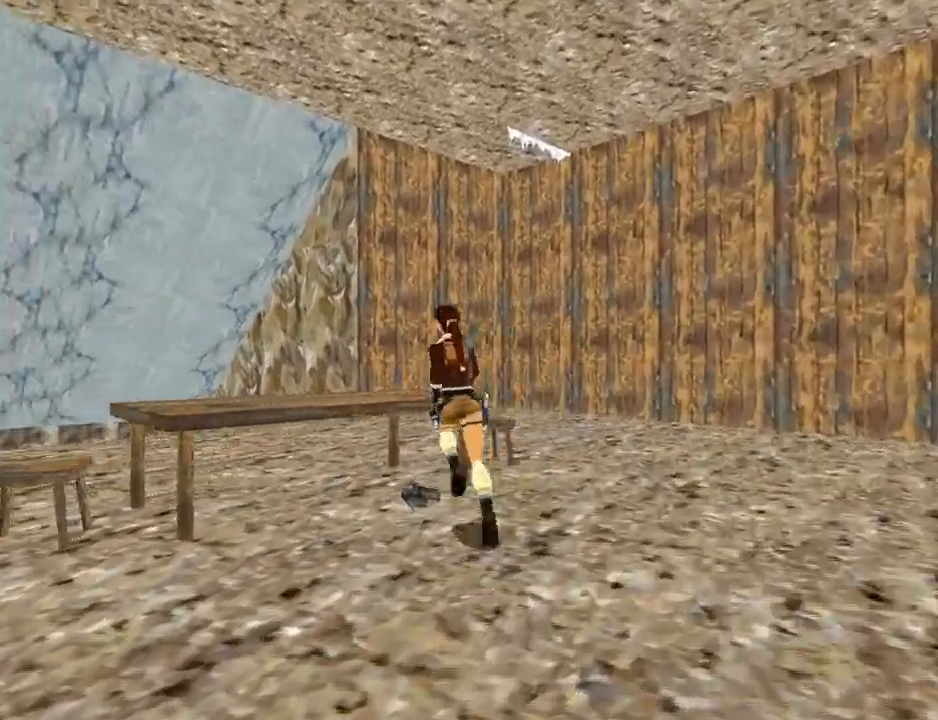
{"buttons": ["CROSS"], "left_stick": "center", "right_stick": "center", "events": [[33, "CROSS", "down"]]}
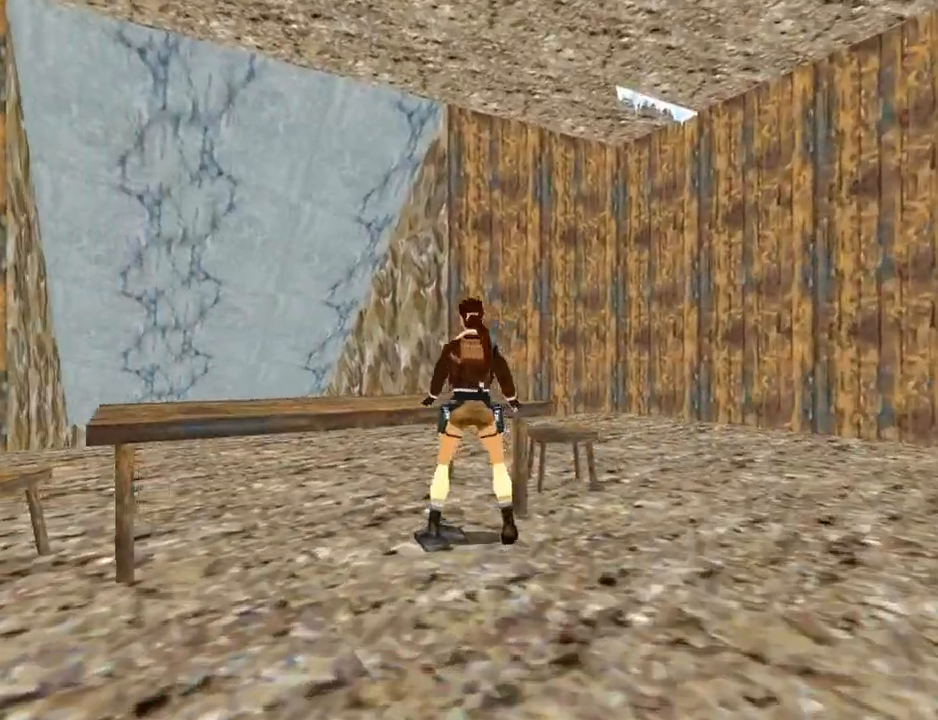
{"buttons": ["CROSS"], "left_stick": "center", "right_stick": "center", "events": []}
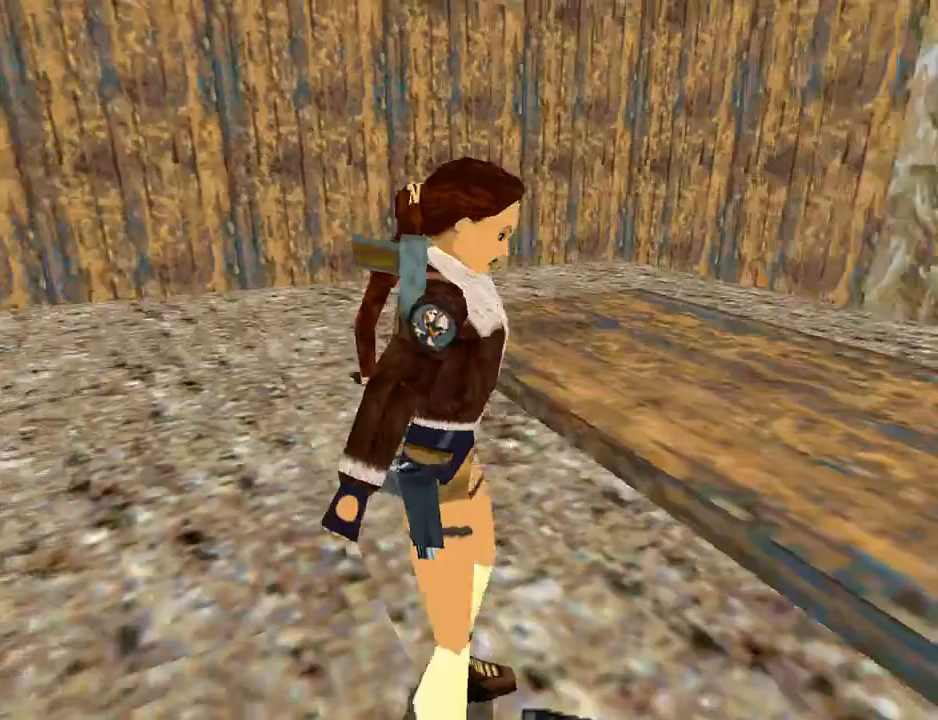
{"buttons": ["DPAD_RIGHT"], "left_stick": "center", "right_stick": "center", "events": [[200, "CROSS", "up"], [500, "DPAD_RIGHT", "down"]]}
..........
▶ Your goal
Set the material above down again word for word. Include none of its pictures.

▶ Result of the exercise
{"buttons": ["CROSS"], "left_stick": "center", "right_stick": "center", "events": [[33, "CROSS", "down"]]}
{"buttons": ["CROSS"], "left_stick": "center", "right_stick": "center", "events": []}
{"buttons": ["DPAD_RIGHT"], "left_stick": "center", "right_stick": "center", "events": [[200, "CROSS", "up"], [500, "DPAD_RIGHT", "down"]]}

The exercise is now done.